When a person falls out of love, the former beloved becomes an object of disgust. When political activists join the other team, they tend to see their former comrades—their former selves—as irredeemably stupid and obdurate. The guilty knowledge that they themselves are being regarded in a similar light only intensifies their abhorrence.
But political conversions turn less on affections than values. Politics is not only like religion, for many people it is religion, or at least how they enact their spiritual values in the world. When those values are upended, it is a literally shattering experience for them. Whittaker Chambers’ Witness is no less anguished than the novels of Dostoevsky.

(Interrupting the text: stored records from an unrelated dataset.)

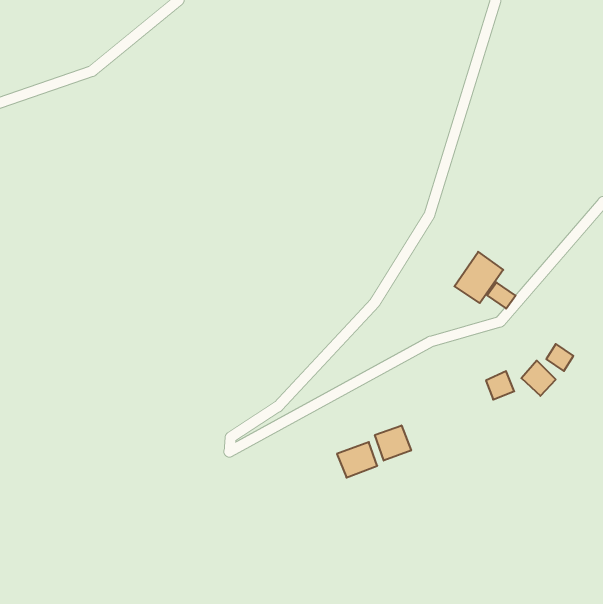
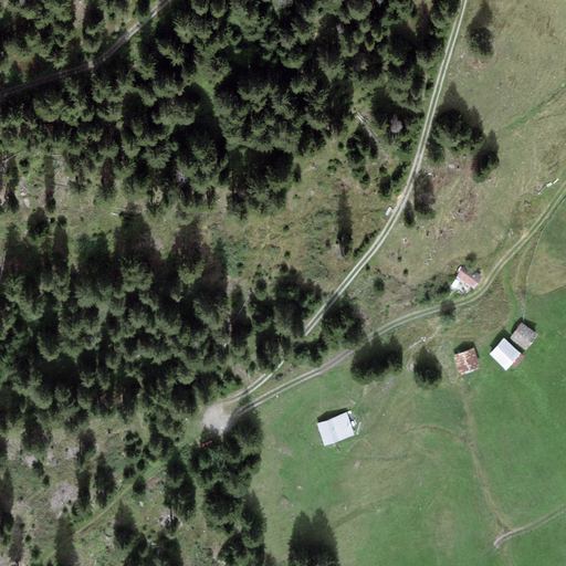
building: [454,252,503,303] -> none
building: [375,425,411,461] -> none

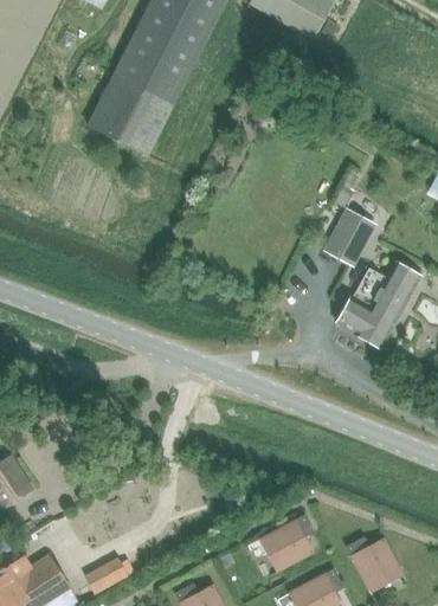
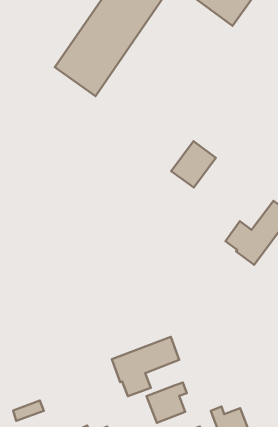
building: [323,207,379,267] -> [171,141,216,188]
building: none -> [112,337,179,396]

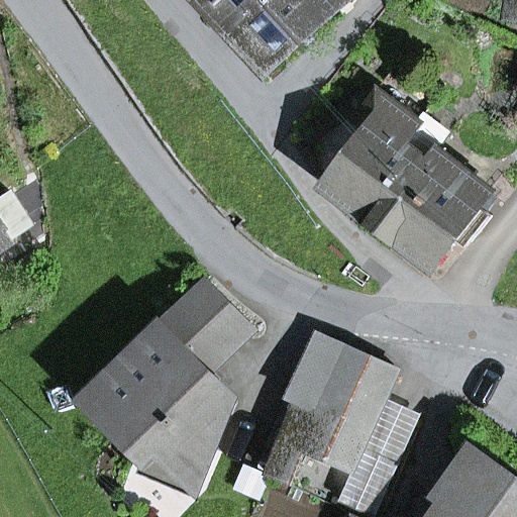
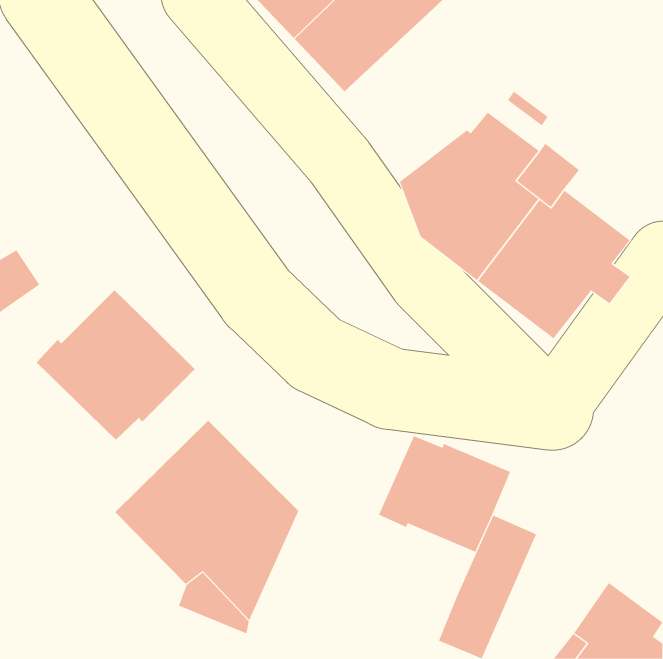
building: none -> [36,290,196,441]
building: [162,283,249,371] -> none
building: [264,400,370,480] -> none

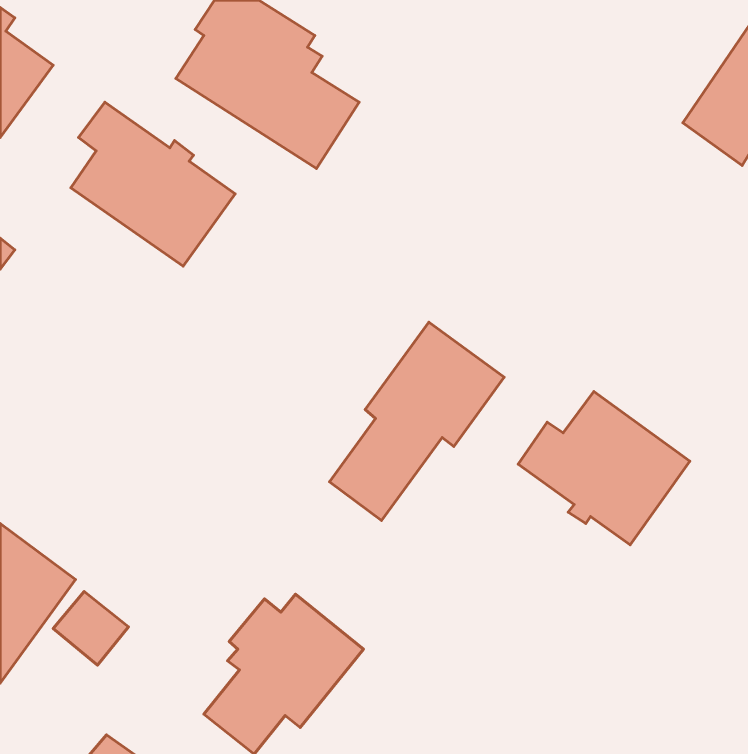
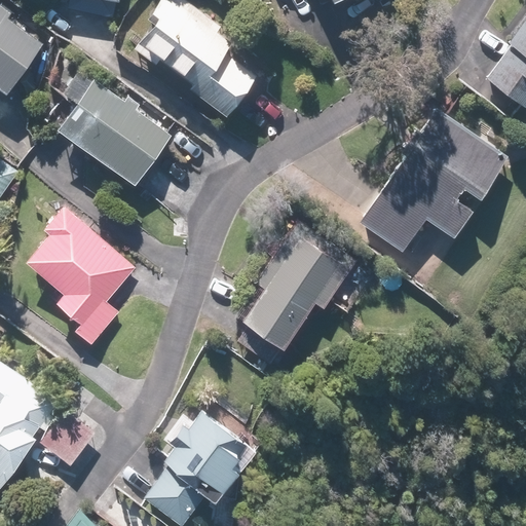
building: none -> [362,109,509,252]
building: none -> [29,209,138,342]
building: [518,391,690,545] -> none

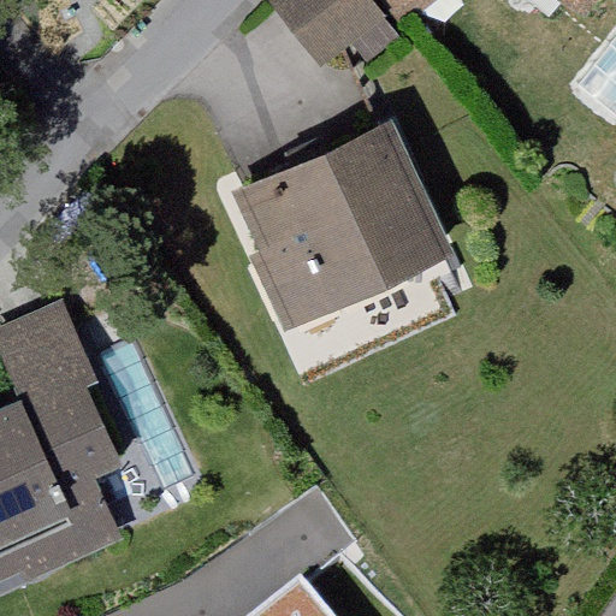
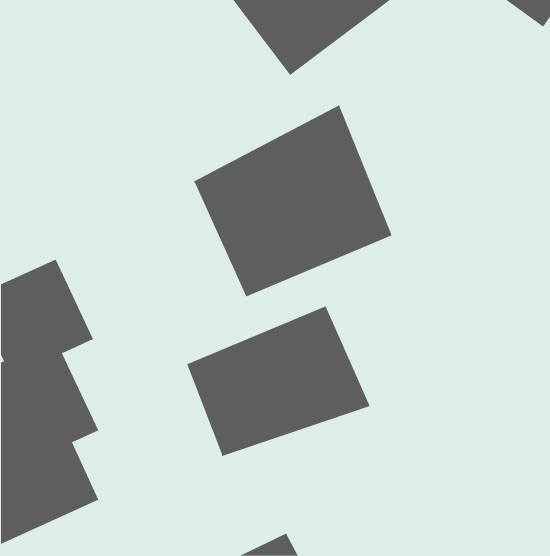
building: none -> [187,305,371,457]

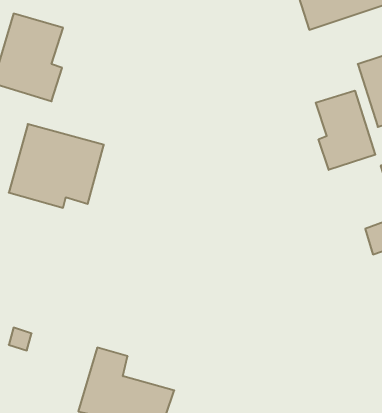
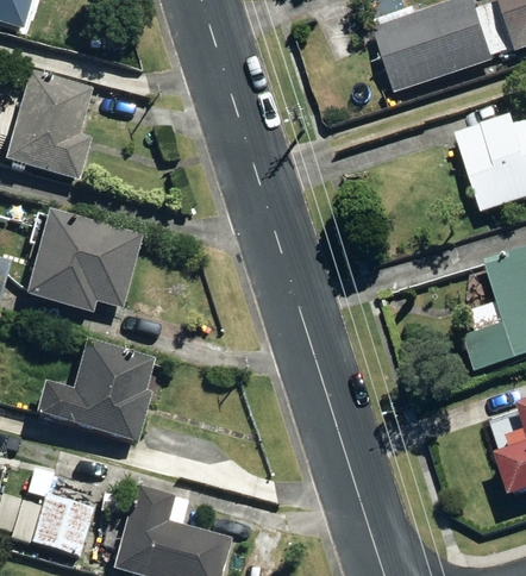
building: [316,91,375,170] -> none
building: none -> [35,337,151,440]
building: none -> [30,494,90,555]

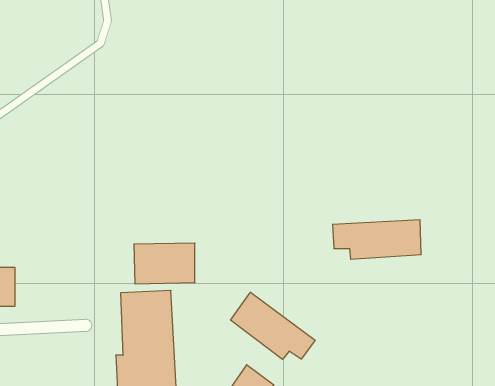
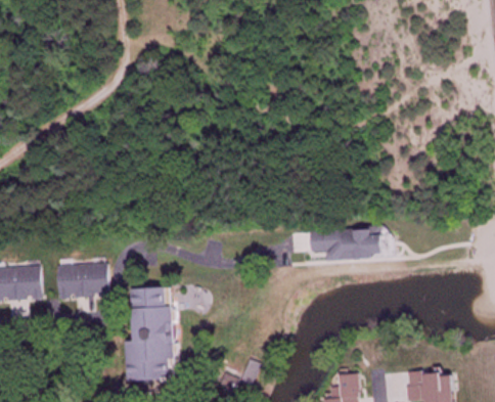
building: [134,243,195,284] -> [54,262,106,297]
building: [231,292,315,359] -> none

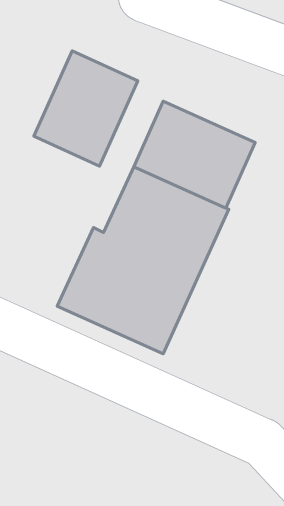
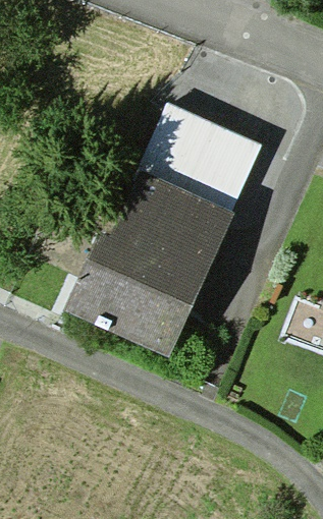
building: [34,51,138,166] -> none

In 1949, Louis Fischer, André Gide, Arthur Koestler, Ignazio Silone, Stephen Spender, and Richard Wright contributed essays to a volume entitled The God That Failed, in which they recounted their disillusion with and rejection of Communism. Koestler’s description of his initial infatuation with Marxism makes the relationship between religious and political faith explicit:
To say that one had ‘seen the light’ is a poor description of the mental rapture which only the convert knows (regardless of what faith he has been converted to). The new light seems to pour from all directions across the skull, the whole universe falls into pattern like the stray pieces of a jigsaw puzzle assembled by magic at one stroke. There is now an answer to every question, doubts and conflicts are a matter of the tortured past—a past already remote, when one had lived in dismal ignorance in the tasteless, colorless world of those who don’t know. Nothing henceforth can disturb the convert’s inner peace and serenity, losing thereby what alone makes life worth living, and falling back into the outer darkness, where there is wailing and gnashing of teeth.
For apostasy to not be a falling back, one must be convinced that that light one formerly experienced was really darkness—and that the angels with whom one previously soared were demons. But people who are inclined to couch things in absolutes, who believe that every question can be answered completely, may not need any convincing at all.
In the first article in this series, on religious conversion, I mentioned Dean Hamer’s idea that religious feeling was partially attributable to the action of monoamine neurotransmitters, which are involved in feelings of “self-transcendence.” Hamer defines self-transcendence as people’s capacity “to reach out beyond themselves—to see everything in the world as part of one great totality. If I were to describe it in a single word,” he adds, “it might be “at-one-ness.” “At-one-ness” is a concept that we associate with spirituality and mysticism, but it can also reflect a world-view that is monomaniacally dogmatic and judgmental–or at a paranoid extreme, that believes the world is ruled by secret powers. An affinity for singular explanations can be reflective of a susceptibility to totalism.
People of lukewarm sensibilities are more apt to fall away from their beliefs than shift them. Zealous converts were zealous before they were converted; along with their heat they had a certain volatility.